# Some more Photography!!



## Eddie_uv777 (Jun 7, 2007)

ok so a while back there was a post on photography, don't know if I posted it, or someone else did, but heres round #2


----------



## Rick (Jun 7, 2007)

Not bad at all!!


----------



## Bound (Jun 7, 2007)

The last one is a very cool abstract!


----------



## Buzz762 (Jun 7, 2007)

Very cool.. Would you happen to have a higher resolution version of that last one? It'd make a very cool desktop background


----------



## Eddie_uv777 (Jun 7, 2007)

yeah man I'll upload a higher resolution one





that good enough?


----------



## Chris (Jun 7, 2007)

http://www.sevenstring.org/forum/movies-books-tv-media/18567-photography-thread.html


----------



## Chris (Jun 7, 2007)

Great pics, btw.


----------



## Shawn (Jun 7, 2007)

Nice pics.


----------



## Buzz762 (Jun 8, 2007)

Eddie_uv777 said:


> yeah man I'll upload a higher resolution one
> 
> 
> 
> ...



Thanks so much, man.
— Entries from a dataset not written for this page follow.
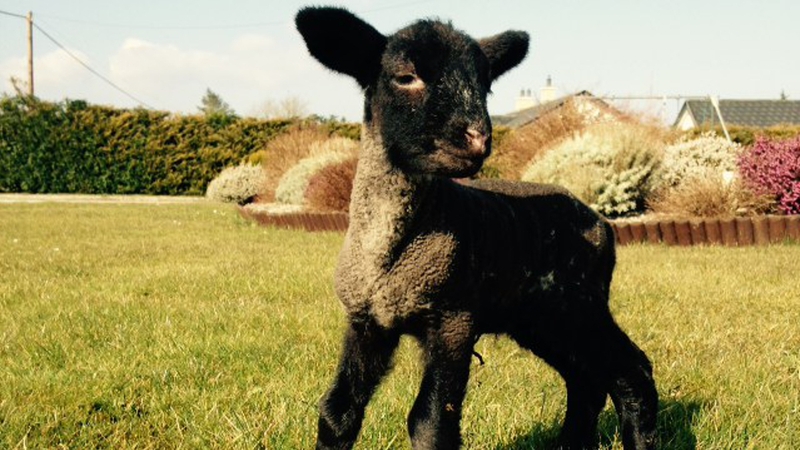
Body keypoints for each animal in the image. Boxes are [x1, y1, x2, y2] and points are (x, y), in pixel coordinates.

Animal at [295, 7, 658, 450]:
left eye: (484, 85)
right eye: (406, 76)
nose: (477, 139)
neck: (392, 252)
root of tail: (600, 221)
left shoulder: (453, 319)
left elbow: (431, 422)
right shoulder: (367, 321)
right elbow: (338, 412)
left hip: (580, 302)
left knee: (631, 372)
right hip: (541, 316)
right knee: (585, 379)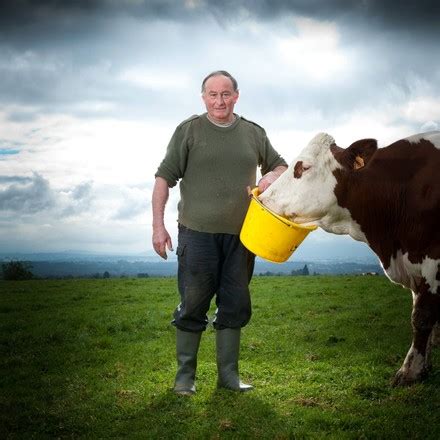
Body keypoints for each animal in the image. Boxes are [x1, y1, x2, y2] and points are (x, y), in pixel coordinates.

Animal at [260, 131, 438, 384]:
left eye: (303, 167)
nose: (262, 200)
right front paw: (423, 367)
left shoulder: (432, 261)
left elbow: (422, 317)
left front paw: (409, 372)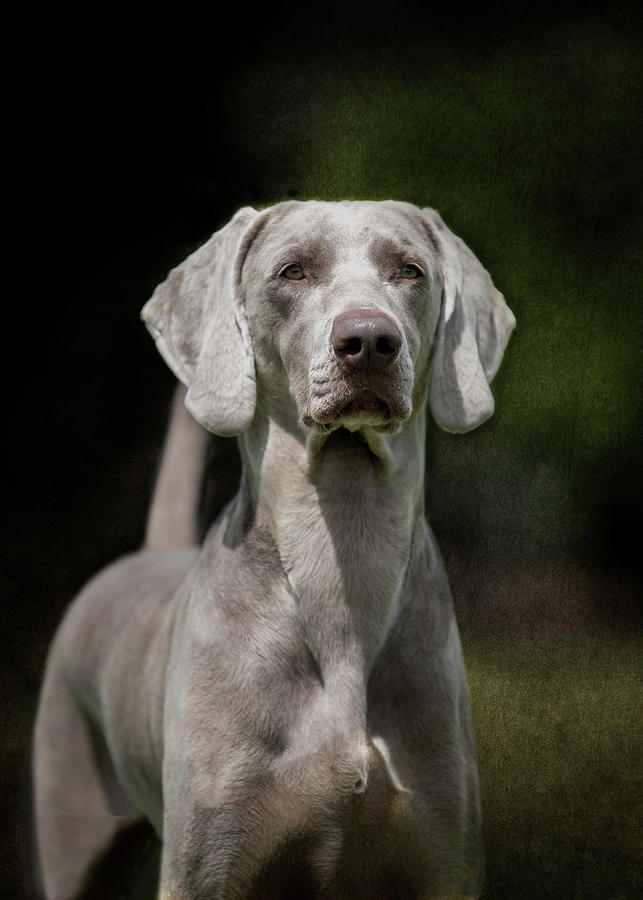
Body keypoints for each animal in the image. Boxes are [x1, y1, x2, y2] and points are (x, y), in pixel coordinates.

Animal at [31, 200, 520, 896]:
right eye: (292, 271)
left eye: (410, 270)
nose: (369, 341)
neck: (341, 557)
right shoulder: (207, 866)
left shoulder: (445, 863)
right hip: (71, 819)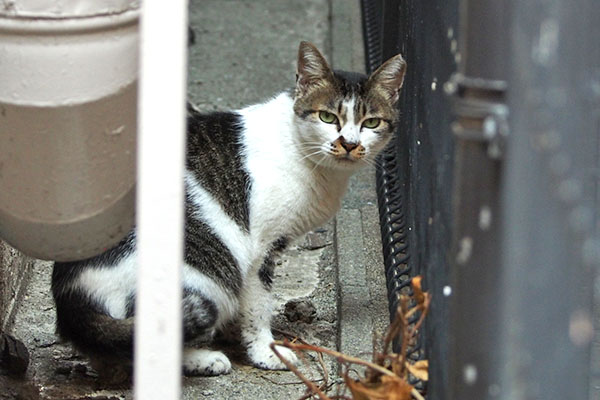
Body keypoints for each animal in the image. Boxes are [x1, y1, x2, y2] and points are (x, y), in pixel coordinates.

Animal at [52, 42, 408, 380]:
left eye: (371, 122)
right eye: (328, 117)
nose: (349, 144)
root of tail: (71, 298)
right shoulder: (258, 250)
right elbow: (259, 307)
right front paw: (265, 352)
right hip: (213, 275)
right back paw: (205, 359)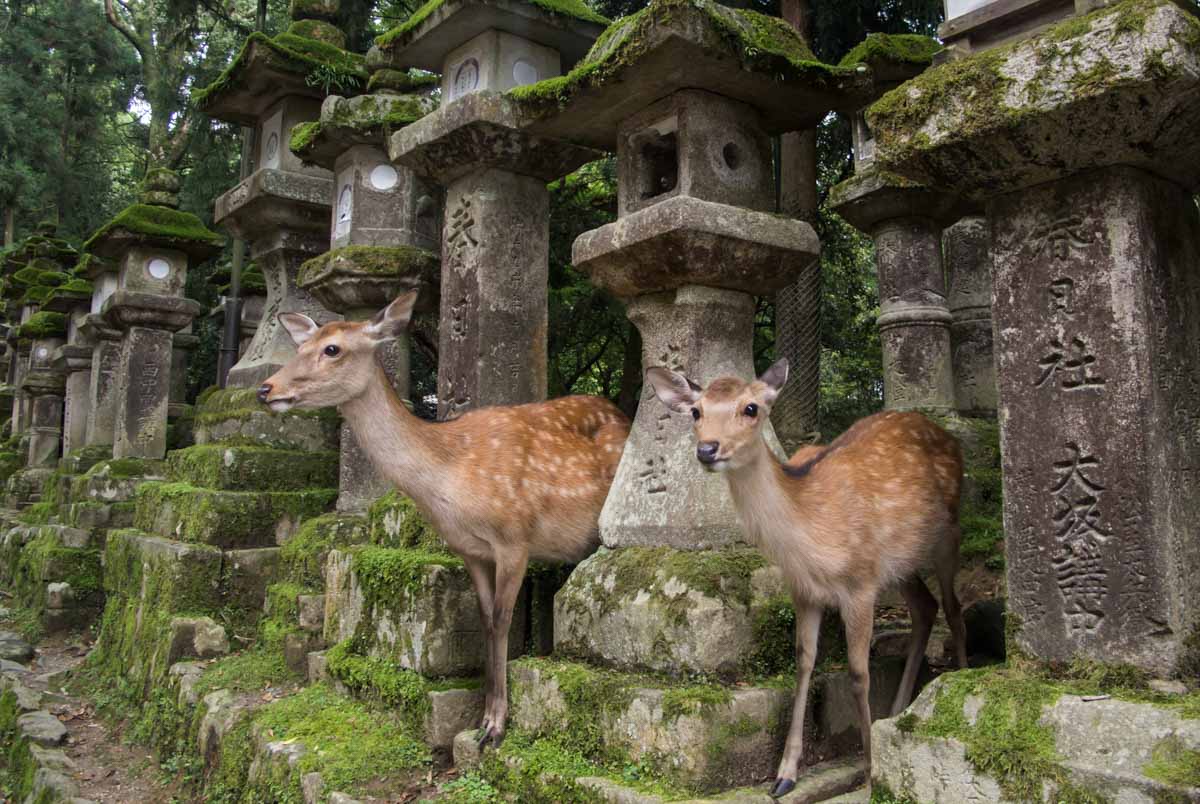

I love that shot!


----------



## swedenuck (Jun 8, 2007)

Eddie_uv777 said:


>



It's the fury before the uni-brow


----------



## playstopause (Jun 8, 2007)

You like macro lens, don't you?


----------



## Eddie_uv777 (Jun 8, 2007)

thank's guy 

I decided to take a shot of my bro today


----------



## Michael (Jun 8, 2007)

Great work!


----------



## Vegetta (Jun 9, 2007)

I quite like the Flower and the shot of the wall


----------